WHAT THE TASK REQUIRES:
Write out every line of the records below word for word, leaving out the pictures.

DATA PROVIDED:
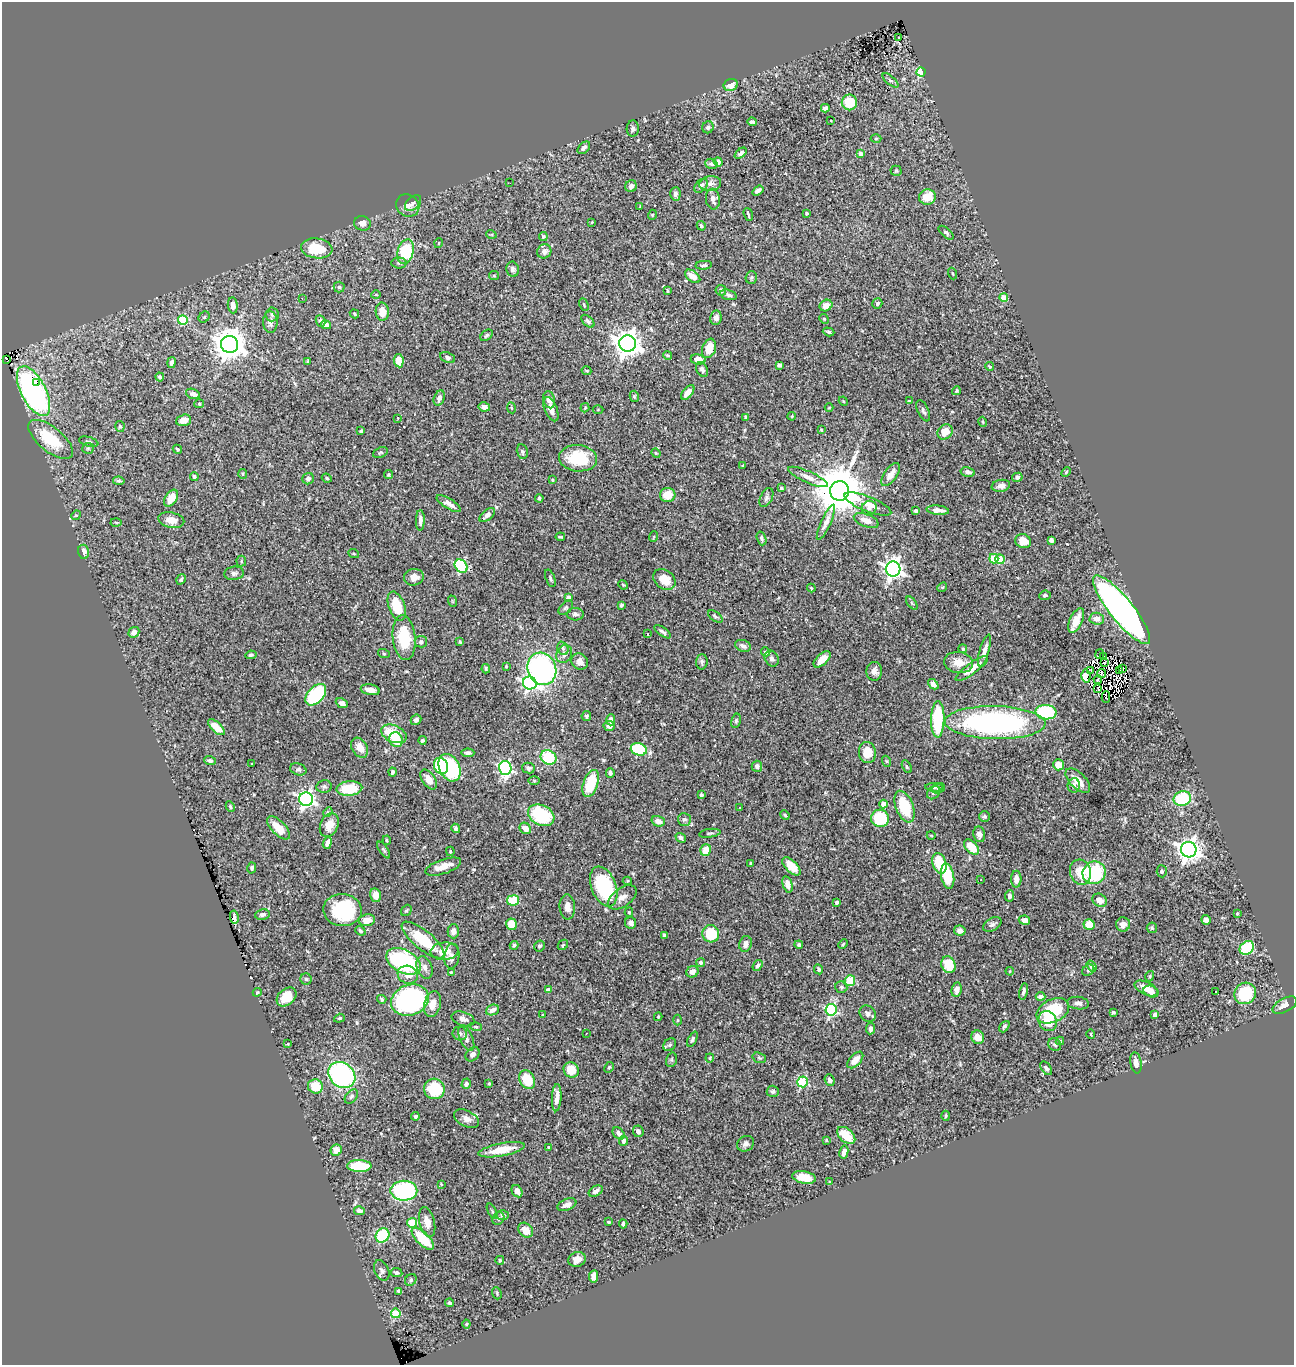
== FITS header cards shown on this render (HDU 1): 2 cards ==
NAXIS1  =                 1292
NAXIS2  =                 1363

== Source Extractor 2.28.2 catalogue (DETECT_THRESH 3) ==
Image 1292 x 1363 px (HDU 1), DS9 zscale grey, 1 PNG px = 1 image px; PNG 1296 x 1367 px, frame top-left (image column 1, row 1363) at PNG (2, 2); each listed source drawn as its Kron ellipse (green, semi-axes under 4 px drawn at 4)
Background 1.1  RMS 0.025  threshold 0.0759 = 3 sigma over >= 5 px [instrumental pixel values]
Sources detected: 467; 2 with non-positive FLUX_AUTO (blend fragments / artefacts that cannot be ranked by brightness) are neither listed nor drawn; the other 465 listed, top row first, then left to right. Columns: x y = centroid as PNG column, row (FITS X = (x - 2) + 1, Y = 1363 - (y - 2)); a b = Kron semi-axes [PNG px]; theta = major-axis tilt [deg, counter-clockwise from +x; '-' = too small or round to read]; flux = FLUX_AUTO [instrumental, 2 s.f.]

RESULT OF THE TASK:
== FITS header cards shown on this render (HDU 1): 2 cards ==
NAXIS1  =                 1292
NAXIS2  =                 1363

== Source Extractor 2.28.2 catalogue (DETECT_THRESH 3) ==
Image 1292 x 1363 px (HDU 1), DS9 zscale grey, 1 PNG px = 1 image px; PNG 1296 x 1367 px, frame top-left (image column 1, row 1363) at PNG (2, 2); each listed source drawn as its Kron ellipse (green, semi-axes under 4 px drawn at 4)
Background 1.1  RMS 0.025  threshold 0.0759 = 3 sigma over >= 5 px [instrumental pixel values]
Sources detected: 467; 2 with non-positive FLUX_AUTO (blend fragments / artefacts that cannot be ranked by brightness) are neither listed nor drawn; the other 465 listed, top row first, then left to right. Columns: x y = centroid as PNG column, row (FITS X = (x - 2) + 1, Y = 1363 - (y - 2)); a b = Kron semi-axes [PNG px]; theta = major-axis tilt [deg, counter-clockwise from +x; '-' = too small or round to read]; flux = FLUX_AUTO [instrumental, 2 s.f.]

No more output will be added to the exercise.